(Beginning of INPUT DATA)

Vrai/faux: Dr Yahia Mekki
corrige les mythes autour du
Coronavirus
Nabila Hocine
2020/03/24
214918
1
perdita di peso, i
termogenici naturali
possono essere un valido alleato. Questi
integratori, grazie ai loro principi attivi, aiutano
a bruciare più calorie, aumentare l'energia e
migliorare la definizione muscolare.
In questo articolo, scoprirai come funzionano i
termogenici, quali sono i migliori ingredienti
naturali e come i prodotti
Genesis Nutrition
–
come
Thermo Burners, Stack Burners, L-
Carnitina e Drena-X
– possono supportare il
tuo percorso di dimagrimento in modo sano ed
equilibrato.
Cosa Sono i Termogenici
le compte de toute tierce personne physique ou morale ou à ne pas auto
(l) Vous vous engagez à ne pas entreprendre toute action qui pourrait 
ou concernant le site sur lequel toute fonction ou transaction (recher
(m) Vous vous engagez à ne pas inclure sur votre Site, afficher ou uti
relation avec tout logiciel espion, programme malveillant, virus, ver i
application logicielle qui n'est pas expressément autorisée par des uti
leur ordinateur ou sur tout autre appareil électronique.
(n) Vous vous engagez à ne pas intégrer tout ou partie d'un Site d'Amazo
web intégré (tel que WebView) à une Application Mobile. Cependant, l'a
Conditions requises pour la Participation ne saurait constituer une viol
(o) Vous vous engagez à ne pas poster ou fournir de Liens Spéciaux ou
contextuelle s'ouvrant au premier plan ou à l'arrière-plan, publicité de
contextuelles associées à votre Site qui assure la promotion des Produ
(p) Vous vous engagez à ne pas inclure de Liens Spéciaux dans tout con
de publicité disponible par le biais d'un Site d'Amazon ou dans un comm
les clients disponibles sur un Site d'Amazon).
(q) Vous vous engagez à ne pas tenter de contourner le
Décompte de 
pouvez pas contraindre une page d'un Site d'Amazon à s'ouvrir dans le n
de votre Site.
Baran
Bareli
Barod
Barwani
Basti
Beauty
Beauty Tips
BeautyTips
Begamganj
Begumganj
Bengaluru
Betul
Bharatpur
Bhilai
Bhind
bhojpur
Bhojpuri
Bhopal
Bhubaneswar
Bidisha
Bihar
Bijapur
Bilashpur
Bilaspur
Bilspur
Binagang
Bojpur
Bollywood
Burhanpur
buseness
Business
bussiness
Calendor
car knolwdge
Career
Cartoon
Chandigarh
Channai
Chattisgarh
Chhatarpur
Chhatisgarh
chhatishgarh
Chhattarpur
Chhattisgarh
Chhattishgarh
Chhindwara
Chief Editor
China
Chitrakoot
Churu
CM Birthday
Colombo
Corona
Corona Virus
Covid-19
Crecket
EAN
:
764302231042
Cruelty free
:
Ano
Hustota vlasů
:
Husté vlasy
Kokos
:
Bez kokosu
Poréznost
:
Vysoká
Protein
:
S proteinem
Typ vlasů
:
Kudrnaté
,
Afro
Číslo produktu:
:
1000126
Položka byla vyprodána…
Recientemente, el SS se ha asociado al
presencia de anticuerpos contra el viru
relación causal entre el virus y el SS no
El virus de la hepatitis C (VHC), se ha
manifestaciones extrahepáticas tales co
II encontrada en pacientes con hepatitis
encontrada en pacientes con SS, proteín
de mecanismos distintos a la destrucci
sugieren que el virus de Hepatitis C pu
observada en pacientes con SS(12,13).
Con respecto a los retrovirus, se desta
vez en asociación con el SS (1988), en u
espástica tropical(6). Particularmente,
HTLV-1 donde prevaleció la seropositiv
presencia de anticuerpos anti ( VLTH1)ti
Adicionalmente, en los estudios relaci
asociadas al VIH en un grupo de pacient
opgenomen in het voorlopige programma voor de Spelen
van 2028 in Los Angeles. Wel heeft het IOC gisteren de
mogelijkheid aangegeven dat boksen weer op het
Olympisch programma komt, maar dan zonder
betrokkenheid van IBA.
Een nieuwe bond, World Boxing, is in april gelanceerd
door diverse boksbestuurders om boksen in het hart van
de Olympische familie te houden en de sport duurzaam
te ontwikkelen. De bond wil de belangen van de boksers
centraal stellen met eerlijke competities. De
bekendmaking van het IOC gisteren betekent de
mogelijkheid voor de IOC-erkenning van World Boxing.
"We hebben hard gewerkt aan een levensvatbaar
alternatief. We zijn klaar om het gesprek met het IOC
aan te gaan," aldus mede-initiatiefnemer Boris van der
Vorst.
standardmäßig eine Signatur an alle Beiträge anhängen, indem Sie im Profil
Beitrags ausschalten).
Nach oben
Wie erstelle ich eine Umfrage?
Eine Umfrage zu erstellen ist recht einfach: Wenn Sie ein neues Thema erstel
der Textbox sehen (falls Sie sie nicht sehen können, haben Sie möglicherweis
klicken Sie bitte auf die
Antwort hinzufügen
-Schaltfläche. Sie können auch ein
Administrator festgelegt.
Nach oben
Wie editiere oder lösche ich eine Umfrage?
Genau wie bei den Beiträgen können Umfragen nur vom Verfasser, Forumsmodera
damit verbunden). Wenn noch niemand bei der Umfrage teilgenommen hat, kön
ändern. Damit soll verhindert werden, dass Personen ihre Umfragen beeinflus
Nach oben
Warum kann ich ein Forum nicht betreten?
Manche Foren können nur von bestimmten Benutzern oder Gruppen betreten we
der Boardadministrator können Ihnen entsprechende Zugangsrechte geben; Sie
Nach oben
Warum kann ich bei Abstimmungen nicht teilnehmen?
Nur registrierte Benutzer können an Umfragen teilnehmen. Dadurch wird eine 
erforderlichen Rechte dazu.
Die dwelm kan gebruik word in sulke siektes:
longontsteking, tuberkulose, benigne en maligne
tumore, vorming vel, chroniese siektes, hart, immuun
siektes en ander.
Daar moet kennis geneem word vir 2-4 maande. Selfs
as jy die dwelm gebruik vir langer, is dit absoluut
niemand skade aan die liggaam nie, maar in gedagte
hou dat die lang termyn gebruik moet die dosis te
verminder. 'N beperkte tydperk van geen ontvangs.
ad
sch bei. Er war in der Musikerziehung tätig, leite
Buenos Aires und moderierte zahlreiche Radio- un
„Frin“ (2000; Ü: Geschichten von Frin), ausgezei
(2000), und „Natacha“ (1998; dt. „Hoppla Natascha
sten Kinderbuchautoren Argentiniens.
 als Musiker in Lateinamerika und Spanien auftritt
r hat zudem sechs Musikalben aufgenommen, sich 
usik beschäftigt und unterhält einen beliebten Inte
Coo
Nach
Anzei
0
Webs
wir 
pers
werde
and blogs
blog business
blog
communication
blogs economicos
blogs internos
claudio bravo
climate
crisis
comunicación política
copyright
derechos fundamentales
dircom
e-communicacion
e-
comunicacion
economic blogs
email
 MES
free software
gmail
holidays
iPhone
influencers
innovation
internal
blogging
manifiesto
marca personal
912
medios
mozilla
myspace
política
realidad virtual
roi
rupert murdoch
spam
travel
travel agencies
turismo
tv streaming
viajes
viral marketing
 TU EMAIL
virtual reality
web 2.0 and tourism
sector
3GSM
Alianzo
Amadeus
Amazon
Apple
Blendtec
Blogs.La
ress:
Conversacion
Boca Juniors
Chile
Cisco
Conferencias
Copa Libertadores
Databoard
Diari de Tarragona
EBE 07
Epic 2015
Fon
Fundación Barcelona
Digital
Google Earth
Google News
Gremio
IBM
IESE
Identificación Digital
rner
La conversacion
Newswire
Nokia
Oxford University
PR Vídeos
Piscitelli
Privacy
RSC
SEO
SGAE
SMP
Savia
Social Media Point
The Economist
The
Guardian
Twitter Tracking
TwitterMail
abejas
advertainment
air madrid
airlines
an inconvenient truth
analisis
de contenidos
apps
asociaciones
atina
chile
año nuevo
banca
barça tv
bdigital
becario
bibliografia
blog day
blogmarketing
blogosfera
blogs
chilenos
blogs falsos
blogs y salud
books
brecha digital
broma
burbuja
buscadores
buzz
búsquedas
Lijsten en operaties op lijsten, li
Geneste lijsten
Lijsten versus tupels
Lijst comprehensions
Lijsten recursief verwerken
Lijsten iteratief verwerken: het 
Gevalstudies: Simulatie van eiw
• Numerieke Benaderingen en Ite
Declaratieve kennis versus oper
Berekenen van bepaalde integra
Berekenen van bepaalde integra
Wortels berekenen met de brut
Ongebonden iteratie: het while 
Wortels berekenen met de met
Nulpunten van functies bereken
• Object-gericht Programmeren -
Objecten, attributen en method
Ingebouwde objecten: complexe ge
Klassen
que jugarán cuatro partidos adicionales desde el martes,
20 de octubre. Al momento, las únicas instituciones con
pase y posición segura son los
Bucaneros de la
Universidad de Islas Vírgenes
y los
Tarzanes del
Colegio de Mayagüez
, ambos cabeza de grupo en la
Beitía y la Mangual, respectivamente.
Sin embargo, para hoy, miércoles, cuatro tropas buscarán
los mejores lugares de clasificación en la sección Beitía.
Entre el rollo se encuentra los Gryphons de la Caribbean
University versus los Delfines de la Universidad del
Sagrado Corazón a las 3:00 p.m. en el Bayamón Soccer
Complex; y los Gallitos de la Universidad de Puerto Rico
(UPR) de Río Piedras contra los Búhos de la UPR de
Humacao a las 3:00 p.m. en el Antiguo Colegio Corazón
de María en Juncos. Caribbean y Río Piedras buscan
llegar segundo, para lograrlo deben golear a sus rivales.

(End of INPUT DATA)

### BRIEF
In the data above, repeat exactly each line from the first through the line that contains "migliorare la definizione muscolare.", and give nothing else.

### TASK ANSWER
Vrai/faux: Dr Yahia Mekki
corrige les mythes autour du
Coronavirus
Nabila Hocine
2020/03/24
214918
1
perdita di peso, i
termogenici naturali
possono essere un valido alleato. Questi
integratori, grazie ai loro principi attivi, aiutano
a bruciare più calorie, aumentare l'energia e
migliorare la definizione muscolare.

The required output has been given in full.